▸ Exercise
Please transcribe the data that follows exactly as given, leaving out every picture.

___ Information ___

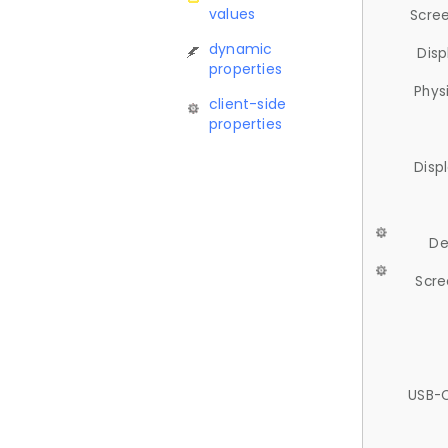
values
Scree
dynamic
Disp
properties
Phys
client-side
properties
Disp
De
Scre
USB-C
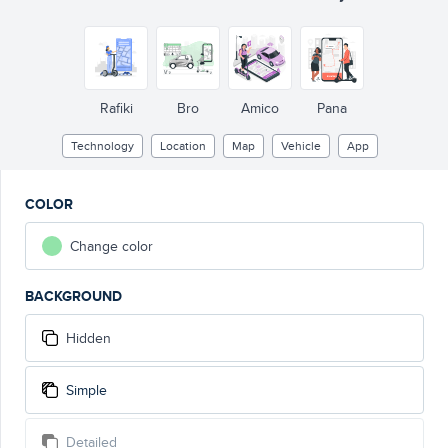
Rafiki
Bro
Amico
Pana
Technology
Location
Map
Vehicle
App
COLOR
Change color
BACKGROUND
Hidden
Simple
Detailed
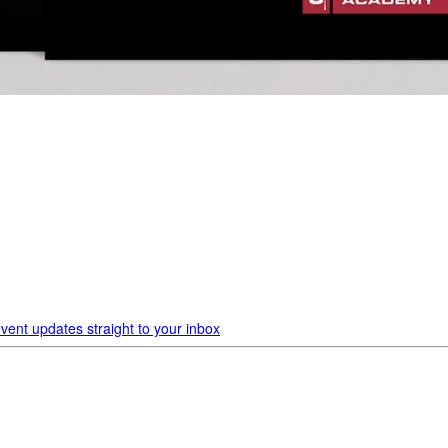
vent updates straight to your inbox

___

▸ Output of the task
values
Scree
dynamic
Disp
properties
Phys
client-side
properties
Disp
De
Scre
USB-C
Rafiki
Bro
Amico
Pana
Technology
Location
Map
Vehicle
App
COLOR
Change color
BACKGROUND
Hidden
Simple
Detailed
vent updates straight to your inbox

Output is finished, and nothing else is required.